Grappling with these issues has defined who I am as an artist and what I want from the opera industry in my lifetime. I want opera to reflect our emotional depth and profound expression, which are often lost in cultural exchange. I want our industry to be more inclusive of our vibrant communities. I want our community to be empowered to create opportunities and be more vocal with companies. Finally, I want the stories and operas shared to feel like we can embody them as humans, rather than feel weighed down by having to undo incorrect traditional practices. Asian and Asian American opera SHOULD feel as easy (with appropriate research) as embodying a role in traditionally Western opera, if not more. 

And, until then, really, beyond that, our work at Wear Yellow Proudly is how I contribute to maintaining our narratives, vision, and representation. 


 

AAPI Heritage Month Spotlight: Wear Yellow Proudly Co-Founder Helen Huang on Creating a Space for Herself

By AGMA Soloist Helen Huang

I moved from Beijing to the United States when I was 12, which meant I was split across two countries, and for a long time, I felt like I belonged fully to neither.

In China, I was just a person growing up, figuring things out. In the U.S., I became ‘Asian.’ I quickly learned that being Asian–especially being an Asian woman–came with a set of expectations, a checkbox someone had already built for you before you walked in the room. But the box was never the same box twice. The Chinese moms in Virginia expected me to be a certain kind of Chinese, while my white American teachers expected something else entirely. Everyone had a different version of me they needed me to be, and none of those versions were quite mine. I never fit any single box. I was too American for some, not American enough for others. Too Chinese in one room, not Chinese enough in another.

Unfortunately, the classical music world–the world I had chosen, the world that had chosen me–-had its own expectation boxes too. There is a particular kind of scrutiny that follows an Asian woman onto the operatic stage. People have assumptions about what you are there to do, what you are capable of, and what stories you are allowed to tell.

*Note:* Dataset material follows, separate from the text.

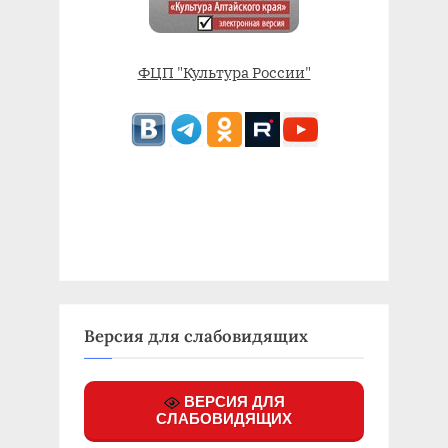
ФЦП "Культура России"
Версия для слабовидящих
ВЕРСИЯ ДЛЯ
СЛАБОВИДЯЩИХ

For years, I carried that feeling of being stuck in the middle, knowing that other people were constantly trying to locate me, to place me, when all I wanted was to simply be myself.

What changed things for me was finding my own way to tell stories on my own terms. During the pandemic, my co-founder, Alice Chung, and I founded Wear Yellow Proudly (WYP) to share the many and diverse Asian cultures, narratives, and experiences through music. We began building recital programs that didn’t ask me to choose, programs that held the full complexity of who I am. For the first time, I was telling my own stories, creating on my own terms, and hopefully, opening that same door for other Asian artists.

I know the feeling of being stuck in between will never fully go away. I know there will always be someone trying to place me, to fit me into a box. But now through WYP, I know I can be who I am and express my truth through my music, without waiting for anyone’s permission. And I hope it will also give many other Asian artists in America the opportunity to be fully, stubbornly themselves.